- Obiettivo dell'esercizio -
Stabilisca se ciascuna delle affermazioni seguenti concorda con la lettera sul disegno di legge. Risponda sì o no e citi testualmente le parole della lettera che lo determinano.
1. Il disegno di legge è stato comunicato alla Presidenza il 21 maggio 2008.
2. L'associazione "Delle Porte di Ortigia" ha sede a Catania.
3. L'associazione si dichiara contraria alle misure alternative alla pena per gli ergastolani.

- Testo della pagina -

Illustre Signor Presidente, in relazione al Disegno di Legge d’iniziativa dei Senatori Berselli e Balboni comunicato alla Presidenza il 21 maggio 2008 “Modifiche alla legge 26 luglio 1975, n.354, e al codice di procedura penale, in materia di permessi premio e di misure alternative alla detenzione” la nostra Associazione “Delle Porte di Ortigia” no profit (1997) di Siracusa consociata con “Giustizia e Pace”, Centro Italiano di Studi Giuridici e Sociali, Getsemani, (1975), Piedimonte Etneo, Catania, ritiene che le misure sostitutive ed alternative della pena anche agli ergastolani che hanno dimostrato per lunghi periodi buona condotta e dato prova di ravvedimento siano auspicabili perché la pena non è fine a se stessa ma tende, come dice la Costituzione, alla rieducazione del condannato, e quindi, al suo reinserimento nella vita sociale.

Estratto del dataset:

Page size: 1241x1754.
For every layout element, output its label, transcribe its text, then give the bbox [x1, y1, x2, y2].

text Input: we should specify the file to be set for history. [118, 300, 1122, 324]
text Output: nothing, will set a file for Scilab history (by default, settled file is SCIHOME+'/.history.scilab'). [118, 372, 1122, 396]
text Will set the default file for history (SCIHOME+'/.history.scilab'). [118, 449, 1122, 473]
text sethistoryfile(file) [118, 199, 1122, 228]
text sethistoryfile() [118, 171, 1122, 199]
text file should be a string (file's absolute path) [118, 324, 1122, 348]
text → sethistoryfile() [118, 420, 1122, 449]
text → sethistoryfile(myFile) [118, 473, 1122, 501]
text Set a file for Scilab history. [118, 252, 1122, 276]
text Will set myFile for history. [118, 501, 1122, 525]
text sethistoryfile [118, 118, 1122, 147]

- Risultato finale -
1. Sì: "comunicato alla Presidenza il 21 maggio 2008".
2. No: "“Delle Porte di Ortigia” no profit (1997) di Siracusa".
3. No: "le misure sostitutive ed alternative della pena anche agli ergastolani che hanno dimostrato per lunghi periodi buona condotta e dato prova di ravvedimento siano auspicabili".